WAN - Kürt diline ve kültürüne yapılan saldırıların İmralı tecridinin yansıması olduğunu belirten TJA aktivisti Çağlar Demirel, "İktidarın geçmişte olduğu gibi bugün de başarılı olma şansı yoktur" dedi.
İmralı F Tipi Yüksek Güvenlikli Cezaevi’nde 25 yılı aşkın süredir tecrit altında tutulan PKK Lideri Abdullah Öcalan’dan 41 aydır haber alınamıyor. Abdullah Öcalan’dan haber alınamaması savaş siyasetini derinleştirirken, tecrit politikası her alana sirayet etmeye devam ediyor. Bunun sonucunda da Kürtlerin kültürel mekanizmalarına ve diline saldırı gerçekleştiriliyor. Özgür Kadın Hareketi (Tevgera Jinên Azad/TJA) aktivisti Çağlar Demirel, tecrit sistemini ve yansımalarını değerlendirdi.
AKP-MHP iktidarının kriz yaşadığını ve bu süreci Kürtlere baskı, şiddet ve tecrit uygulamalarıyla yönetmeye çalıştığını belirten Demirel, “Kürtlerin dilini, kültürünü yok ederek, hiçleştirerek, asimilasyon uygulamalarını geçmiş tarihten bugüne kadar getiren bir anlayış nasıl yürütemediyse, bugün ki iktidar da bu politikalarla bu süreci yürütemez” dedi.
TJA aktivisti Çağlar Demirel
‘90’LI YILLARIN POLİTİKASIYLA KARŞI KARŞIYAYIZ’
Ülkenin anti-demokratik yöntemlerle yönetildiğini ve demokrasinin olmadığı yerde “başarının da” olmayacağını ifade eden Demirel, “Demokrasiyi oturtabilmenin ve özgürlüğü geliştirebilmenin temel yolu halkların inançlarına, kültürlerine saygı duymaktır.
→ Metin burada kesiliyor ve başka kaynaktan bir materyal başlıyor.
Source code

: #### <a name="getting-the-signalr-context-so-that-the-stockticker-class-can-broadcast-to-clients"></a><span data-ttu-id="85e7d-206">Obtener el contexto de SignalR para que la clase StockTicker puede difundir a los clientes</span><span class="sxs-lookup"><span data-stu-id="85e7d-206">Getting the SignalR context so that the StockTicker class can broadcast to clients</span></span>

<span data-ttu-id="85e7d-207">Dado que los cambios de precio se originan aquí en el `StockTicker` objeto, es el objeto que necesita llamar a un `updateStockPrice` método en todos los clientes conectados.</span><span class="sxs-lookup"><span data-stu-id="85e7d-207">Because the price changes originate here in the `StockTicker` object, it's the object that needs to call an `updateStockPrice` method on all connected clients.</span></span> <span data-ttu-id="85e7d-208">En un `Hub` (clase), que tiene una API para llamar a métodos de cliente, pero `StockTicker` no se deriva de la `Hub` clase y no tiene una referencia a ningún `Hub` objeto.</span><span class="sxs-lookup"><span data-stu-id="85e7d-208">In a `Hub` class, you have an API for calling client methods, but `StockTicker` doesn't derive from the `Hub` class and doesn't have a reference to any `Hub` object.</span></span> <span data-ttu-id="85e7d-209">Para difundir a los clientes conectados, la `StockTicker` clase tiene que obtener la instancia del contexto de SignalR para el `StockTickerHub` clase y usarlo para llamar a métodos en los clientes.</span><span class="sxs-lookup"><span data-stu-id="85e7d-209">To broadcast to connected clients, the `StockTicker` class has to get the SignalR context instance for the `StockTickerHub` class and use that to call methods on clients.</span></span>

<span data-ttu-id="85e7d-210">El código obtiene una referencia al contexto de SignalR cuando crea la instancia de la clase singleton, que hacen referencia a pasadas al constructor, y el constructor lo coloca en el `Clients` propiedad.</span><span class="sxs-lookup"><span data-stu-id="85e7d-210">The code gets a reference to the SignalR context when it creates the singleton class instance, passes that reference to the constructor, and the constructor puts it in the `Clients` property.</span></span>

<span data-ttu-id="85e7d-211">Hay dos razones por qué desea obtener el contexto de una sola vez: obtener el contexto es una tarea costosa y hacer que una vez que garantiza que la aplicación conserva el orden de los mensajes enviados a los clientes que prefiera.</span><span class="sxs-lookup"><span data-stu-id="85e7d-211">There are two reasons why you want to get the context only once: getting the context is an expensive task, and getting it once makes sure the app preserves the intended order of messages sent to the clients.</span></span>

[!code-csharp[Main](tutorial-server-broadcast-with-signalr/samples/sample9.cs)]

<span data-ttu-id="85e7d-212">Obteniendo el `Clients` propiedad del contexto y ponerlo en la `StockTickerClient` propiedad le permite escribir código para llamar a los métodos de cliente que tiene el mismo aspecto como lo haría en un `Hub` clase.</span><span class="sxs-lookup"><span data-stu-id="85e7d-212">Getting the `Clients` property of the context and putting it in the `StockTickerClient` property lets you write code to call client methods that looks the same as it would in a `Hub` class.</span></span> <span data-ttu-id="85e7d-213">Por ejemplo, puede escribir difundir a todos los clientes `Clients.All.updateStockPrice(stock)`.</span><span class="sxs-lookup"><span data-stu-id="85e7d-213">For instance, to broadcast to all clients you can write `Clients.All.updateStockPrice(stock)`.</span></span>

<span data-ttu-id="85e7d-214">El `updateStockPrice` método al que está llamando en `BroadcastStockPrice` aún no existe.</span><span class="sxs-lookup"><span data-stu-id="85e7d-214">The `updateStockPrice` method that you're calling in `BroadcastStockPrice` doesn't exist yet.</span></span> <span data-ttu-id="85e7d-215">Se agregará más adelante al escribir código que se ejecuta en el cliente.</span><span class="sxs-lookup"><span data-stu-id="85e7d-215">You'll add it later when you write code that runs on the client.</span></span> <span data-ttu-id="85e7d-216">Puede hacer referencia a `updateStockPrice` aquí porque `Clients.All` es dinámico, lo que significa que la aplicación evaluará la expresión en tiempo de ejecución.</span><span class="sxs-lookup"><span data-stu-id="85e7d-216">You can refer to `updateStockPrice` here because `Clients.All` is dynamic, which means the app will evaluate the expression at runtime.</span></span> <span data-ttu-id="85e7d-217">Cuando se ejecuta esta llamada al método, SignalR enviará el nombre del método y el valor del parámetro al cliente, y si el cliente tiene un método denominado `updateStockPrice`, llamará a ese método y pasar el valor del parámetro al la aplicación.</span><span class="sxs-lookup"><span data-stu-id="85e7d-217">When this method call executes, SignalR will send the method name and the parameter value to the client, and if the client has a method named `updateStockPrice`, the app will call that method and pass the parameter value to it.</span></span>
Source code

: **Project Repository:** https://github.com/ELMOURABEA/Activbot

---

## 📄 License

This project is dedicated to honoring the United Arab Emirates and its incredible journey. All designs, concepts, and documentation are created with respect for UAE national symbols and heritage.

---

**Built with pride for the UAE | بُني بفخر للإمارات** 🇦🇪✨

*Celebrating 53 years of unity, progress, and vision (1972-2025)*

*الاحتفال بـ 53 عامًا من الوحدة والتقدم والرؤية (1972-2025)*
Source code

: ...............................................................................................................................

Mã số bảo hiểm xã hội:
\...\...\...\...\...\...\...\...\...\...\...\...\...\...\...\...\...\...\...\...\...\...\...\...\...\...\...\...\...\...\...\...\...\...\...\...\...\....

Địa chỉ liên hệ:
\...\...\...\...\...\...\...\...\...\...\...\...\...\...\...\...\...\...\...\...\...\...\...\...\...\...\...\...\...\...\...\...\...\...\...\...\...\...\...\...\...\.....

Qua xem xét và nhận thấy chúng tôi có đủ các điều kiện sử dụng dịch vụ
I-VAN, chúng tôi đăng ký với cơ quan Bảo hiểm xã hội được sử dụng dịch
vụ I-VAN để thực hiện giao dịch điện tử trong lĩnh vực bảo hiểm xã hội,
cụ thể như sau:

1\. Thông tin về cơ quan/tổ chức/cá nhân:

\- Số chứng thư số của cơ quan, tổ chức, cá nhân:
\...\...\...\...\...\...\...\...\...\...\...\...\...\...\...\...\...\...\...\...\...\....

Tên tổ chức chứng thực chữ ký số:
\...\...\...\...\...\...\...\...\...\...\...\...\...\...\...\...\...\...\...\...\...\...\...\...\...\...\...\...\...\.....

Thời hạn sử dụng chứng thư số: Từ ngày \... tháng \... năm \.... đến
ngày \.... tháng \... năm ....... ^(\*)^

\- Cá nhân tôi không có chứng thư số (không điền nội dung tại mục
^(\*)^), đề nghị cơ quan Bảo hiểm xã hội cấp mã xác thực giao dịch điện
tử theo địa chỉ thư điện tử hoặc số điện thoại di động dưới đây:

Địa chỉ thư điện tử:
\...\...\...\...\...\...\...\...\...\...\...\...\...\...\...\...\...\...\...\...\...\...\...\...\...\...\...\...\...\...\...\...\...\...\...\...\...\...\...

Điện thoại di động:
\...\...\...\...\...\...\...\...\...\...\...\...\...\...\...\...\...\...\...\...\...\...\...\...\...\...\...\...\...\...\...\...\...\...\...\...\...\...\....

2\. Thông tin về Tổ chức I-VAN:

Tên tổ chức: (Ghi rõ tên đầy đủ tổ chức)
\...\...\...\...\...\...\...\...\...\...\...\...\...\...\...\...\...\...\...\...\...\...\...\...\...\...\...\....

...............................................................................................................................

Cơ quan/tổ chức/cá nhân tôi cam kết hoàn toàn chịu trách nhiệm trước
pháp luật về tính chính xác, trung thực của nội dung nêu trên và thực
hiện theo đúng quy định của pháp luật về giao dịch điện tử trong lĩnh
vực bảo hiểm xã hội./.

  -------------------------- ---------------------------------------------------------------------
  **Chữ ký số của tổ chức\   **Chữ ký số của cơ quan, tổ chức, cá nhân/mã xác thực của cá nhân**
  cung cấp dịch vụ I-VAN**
Bu durum bizi, 1990’lı yılların da ötesine götüren bir politikayla karşı karşıya getirdi. Sayın Abdullah Öcalan’a dönük başlayan tecridin bugün bütün halkı genel bir tecrit içerisine aldığını görüyoruz. Çözümün adresinin İmralı olduğunu ifade etmemizin nedeni, bütün yaşam alanının demokratikleşmeye doğru gitmesinin gerekliliğini göstermek. Bugün Kürt diline ve kültürüne yapılan saldırıların hepsi tecridin yansımadır. Çünkü iktidar demokrasiyi oturtamadığı sürece demokratik, özgürlükçü bir bakış açısı yaratmadığı sürece, krizlerden çıkamayacak” diye belirtti.
‘ÇÖZÜM TECRİDİN KALKMASI’
Yaşanan tüm anti-demokratik uygulamaların sonucunda Kürt diline, kültürüne ve halayına yönelik saldırıların başladığını belirten Demirel, “Gittikçe geriye giden ve daha geri yerlerde çözümü arayan bir noktadalar. Oysa çözüm tecridin kaldırılması, halkların, inançların özgürce yaşaması. Bütün halklar ancak tecrit kalktığı zaman kendilerini özgürce ifade edebilir. Bunun için de başta İmralı tecridi olmak üzere, toplumdaki bu asimilasyon ve inkar politikalarından vazgeçin diyoruz” dedi.
‘KÜRT SİYASİ HAREKETİ ALTERNATİFSİZ DEĞİLDİR’
Kürtlere yönelik baskının geçmişte de var olduğunu ancak baskı uygulayan hiçbir iktidarın başarılı olamadığını dile getiren Demirel, şunları söyledi: "İktidarın geçmişte olduğu gibi bugün de başarılı olma şansı yoktur. Halkları inkar eden, parçalayan, bölen, dilini yasaklayan, kültürünü yasaklayan bir yaklaşımın kabul edilemez olduğunu ifade etmek istiyoruz. Kürt siyasi hareketi hiçbir zaman alternatifsiz değildir, bu durumda da alternatifsiz olmadığımızı ifade ediyoruz. Demokratik, toplumcu bir anlayışın hayat bulması için mücadele ediyoruz. Dolayısıyla biz hiçbir zaman dilimizden, kültürümüzden vazgeçmeyeceğiz, halkımız bundan vazgeçmeyecek. Tutuklamalar yaşadık, katliamlar, yasaklamalar yaşadık. Görmediğimiz şey kalmadı. Bunlar başarılı oldu mu? Hayır, olmadı ve olmayacak. Mücadele sürecek.”